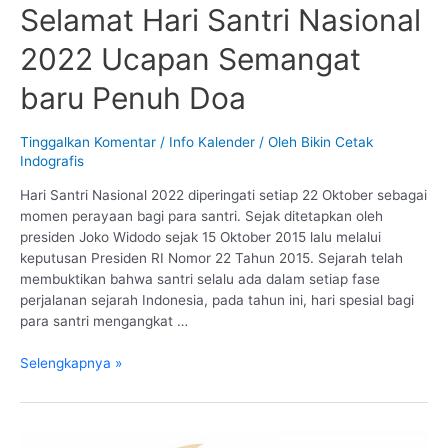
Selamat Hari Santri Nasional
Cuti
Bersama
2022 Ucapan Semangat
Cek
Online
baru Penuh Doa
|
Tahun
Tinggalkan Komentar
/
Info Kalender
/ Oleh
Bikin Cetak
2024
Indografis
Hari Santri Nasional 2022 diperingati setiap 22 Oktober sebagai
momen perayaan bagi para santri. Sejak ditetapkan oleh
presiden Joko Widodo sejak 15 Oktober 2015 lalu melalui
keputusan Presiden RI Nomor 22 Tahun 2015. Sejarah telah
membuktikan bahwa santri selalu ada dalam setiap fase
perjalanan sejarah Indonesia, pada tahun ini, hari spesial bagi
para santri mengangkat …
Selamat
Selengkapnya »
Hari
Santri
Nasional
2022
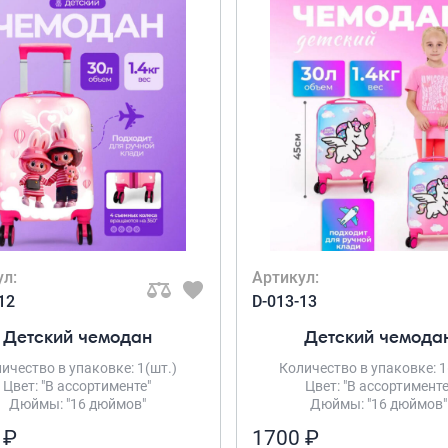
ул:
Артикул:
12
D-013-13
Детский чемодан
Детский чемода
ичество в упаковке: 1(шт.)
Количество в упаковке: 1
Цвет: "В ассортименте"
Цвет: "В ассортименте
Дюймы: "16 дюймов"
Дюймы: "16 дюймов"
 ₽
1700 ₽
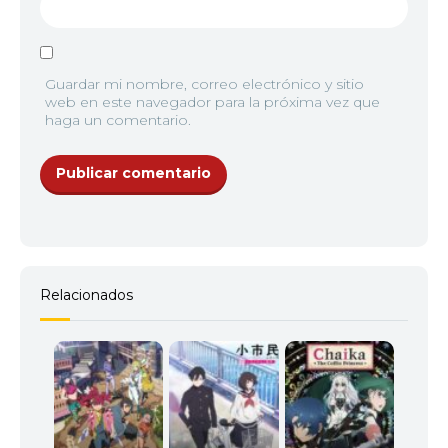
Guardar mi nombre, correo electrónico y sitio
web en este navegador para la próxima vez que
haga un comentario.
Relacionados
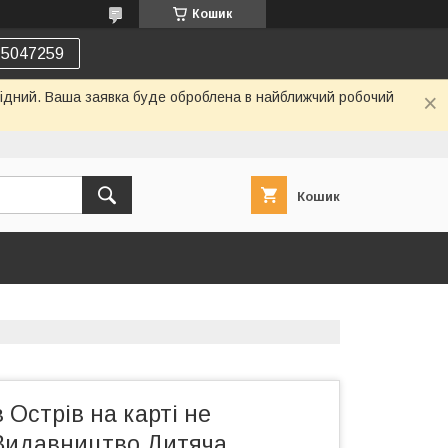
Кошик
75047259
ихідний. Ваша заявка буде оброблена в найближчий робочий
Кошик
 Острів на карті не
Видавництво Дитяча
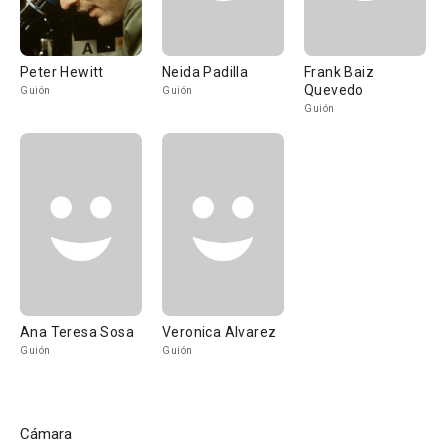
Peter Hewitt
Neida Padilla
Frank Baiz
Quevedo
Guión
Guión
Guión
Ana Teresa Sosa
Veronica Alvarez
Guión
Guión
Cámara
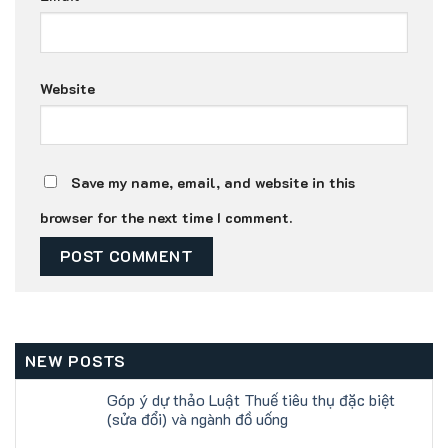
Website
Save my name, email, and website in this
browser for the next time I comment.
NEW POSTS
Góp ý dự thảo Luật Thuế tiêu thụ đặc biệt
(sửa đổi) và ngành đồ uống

> [Task item] Show every line from the entries above in which the word "Oktober" appears.

> [Exercise response]
Hari Santri Nasional 2022 diperingati setiap 22 Oktober sebagai
presiden Joko Widodo sejak 15 Oktober 2015 lalu melalui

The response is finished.